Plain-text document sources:
- - - -

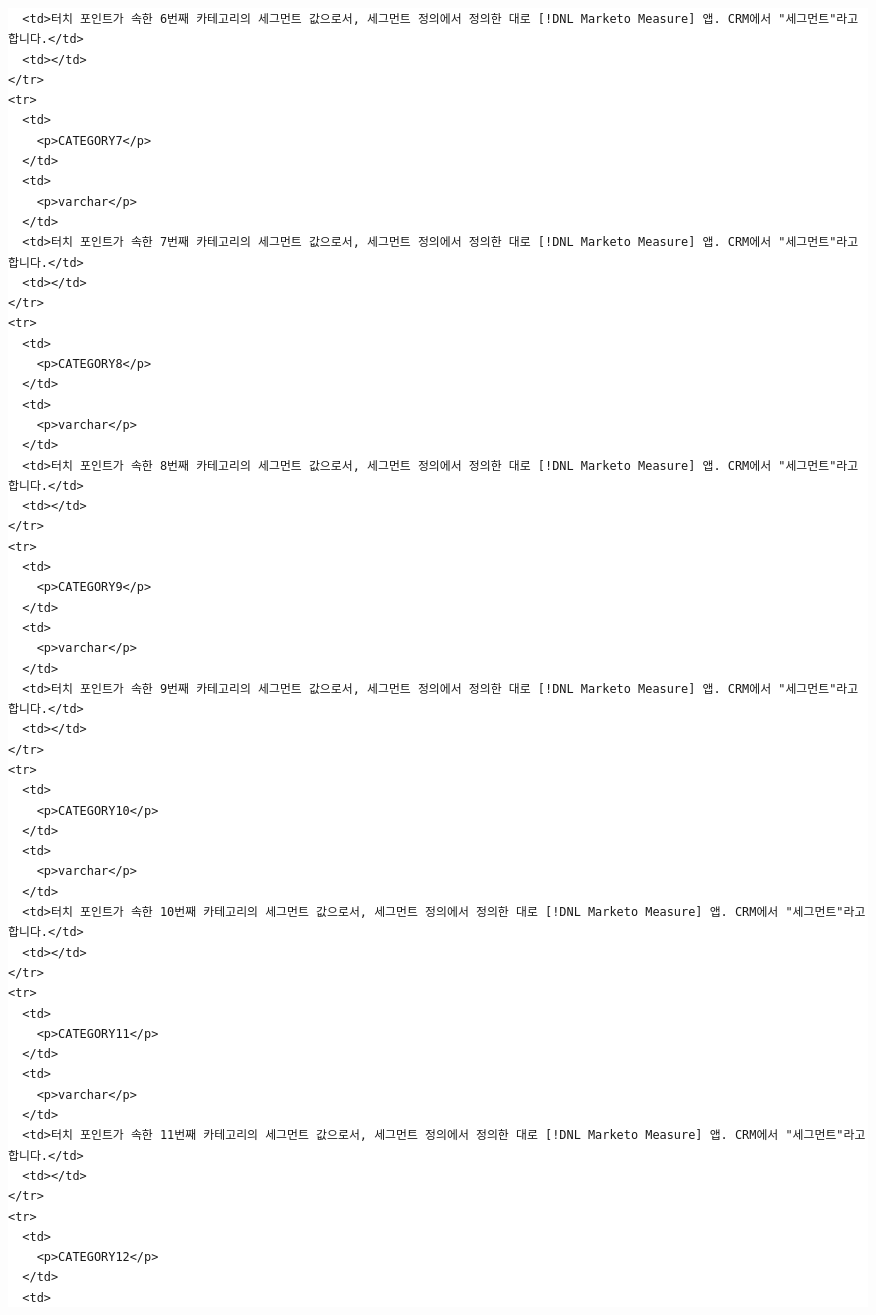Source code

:       <td>터치 포인트가 속한 6번째 카테고리의 세그먼트 값으로서, 세그먼트 정의에서 정의한 대로 [!DNL Marketo Measure] 앱. CRM에서 "세그먼트"라고 합니다.</td>
      <td></td>
    </tr>
    <tr>
      <td>
        <p>CATEGORY7</p>
      </td>
      <td>
        <p>varchar</p>
      </td>
      <td>터치 포인트가 속한 7번째 카테고리의 세그먼트 값으로서, 세그먼트 정의에서 정의한 대로 [!DNL Marketo Measure] 앱. CRM에서 "세그먼트"라고 합니다.</td>
      <td></td>
    </tr>
    <tr>
      <td>
        <p>CATEGORY8</p>
      </td>
      <td>
        <p>varchar</p>
      </td>
      <td>터치 포인트가 속한 8번째 카테고리의 세그먼트 값으로서, 세그먼트 정의에서 정의한 대로 [!DNL Marketo Measure] 앱. CRM에서 "세그먼트"라고 합니다.</td>
      <td></td>
    </tr>
    <tr>
      <td>
        <p>CATEGORY9</p>
      </td>
      <td>
        <p>varchar</p>
      </td>
      <td>터치 포인트가 속한 9번째 카테고리의 세그먼트 값으로서, 세그먼트 정의에서 정의한 대로 [!DNL Marketo Measure] 앱. CRM에서 "세그먼트"라고 합니다.</td>
      <td></td>
    </tr>
    <tr>
      <td>
        <p>CATEGORY10</p>
      </td>
      <td>
        <p>varchar</p>
      </td>
      <td>터치 포인트가 속한 10번째 카테고리의 세그먼트 값으로서, 세그먼트 정의에서 정의한 대로 [!DNL Marketo Measure] 앱. CRM에서 "세그먼트"라고 합니다.</td>
      <td></td>
    </tr>
    <tr>
      <td>
        <p>CATEGORY11</p>
      </td>
      <td>
        <p>varchar</p>
      </td>
      <td>터치 포인트가 속한 11번째 카테고리의 세그먼트 값으로서, 세그먼트 정의에서 정의한 대로 [!DNL Marketo Measure] 앱. CRM에서 "세그먼트"라고 합니다.</td>
      <td></td>
    </tr>
    <tr>
      <td>
        <p>CATEGORY12</p>
      </td>
      <td>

- - - -

ABOUT THIS TASK:
Could you write out all the records exactly, without the pictures?

RESULT OF THE EXERCISE:
Source code

:       <td>터치 포인트가 속한 6번째 카테고리의 세그먼트 값으로서, 세그먼트 정의에서 정의한 대로 [!DNL Marketo Measure] 앱. CRM에서 "세그먼트"라고 합니다.</td>
      <td></td>
    </tr>
    <tr>
      <td>
        <p>CATEGORY7</p>
      </td>
      <td>
        <p>varchar</p>
      </td>
      <td>터치 포인트가 속한 7번째 카테고리의 세그먼트 값으로서, 세그먼트 정의에서 정의한 대로 [!DNL Marketo Measure] 앱. CRM에서 "세그먼트"라고 합니다.</td>
      <td></td>
    </tr>
    <tr>
      <td>
        <p>CATEGORY8</p>
      </td>
      <td>
        <p>varchar</p>
      </td>
      <td>터치 포인트가 속한 8번째 카테고리의 세그먼트 값으로서, 세그먼트 정의에서 정의한 대로 [!DNL Marketo Measure] 앱. CRM에서 "세그먼트"라고 합니다.</td>
      <td></td>
    </tr>
    <tr>
      <td>
        <p>CATEGORY9</p>
      </td>
      <td>
        <p>varchar</p>
      </td>
      <td>터치 포인트가 속한 9번째 카테고리의 세그먼트 값으로서, 세그먼트 정의에서 정의한 대로 [!DNL Marketo Measure] 앱. CRM에서 "세그먼트"라고 합니다.</td>
      <td></td>
    </tr>
    <tr>
      <td>
        <p>CATEGORY10</p>
      </td>
      <td>
        <p>varchar</p>
      </td>
      <td>터치 포인트가 속한 10번째 카테고리의 세그먼트 값으로서, 세그먼트 정의에서 정의한 대로 [!DNL Marketo Measure] 앱. CRM에서 "세그먼트"라고 합니다.</td>
      <td></td>
    </tr>
    <tr>
      <td>
        <p>CATEGORY11</p>
      </td>
      <td>
        <p>varchar</p>
      </td>
      <td>터치 포인트가 속한 11번째 카테고리의 세그먼트 값으로서, 세그먼트 정의에서 정의한 대로 [!DNL Marketo Measure] 앱. CRM에서 "세그먼트"라고 합니다.</td>
      <td></td>
    </tr>
    <tr>
      <td>
        <p>CATEGORY12</p>
      </td>
      <td>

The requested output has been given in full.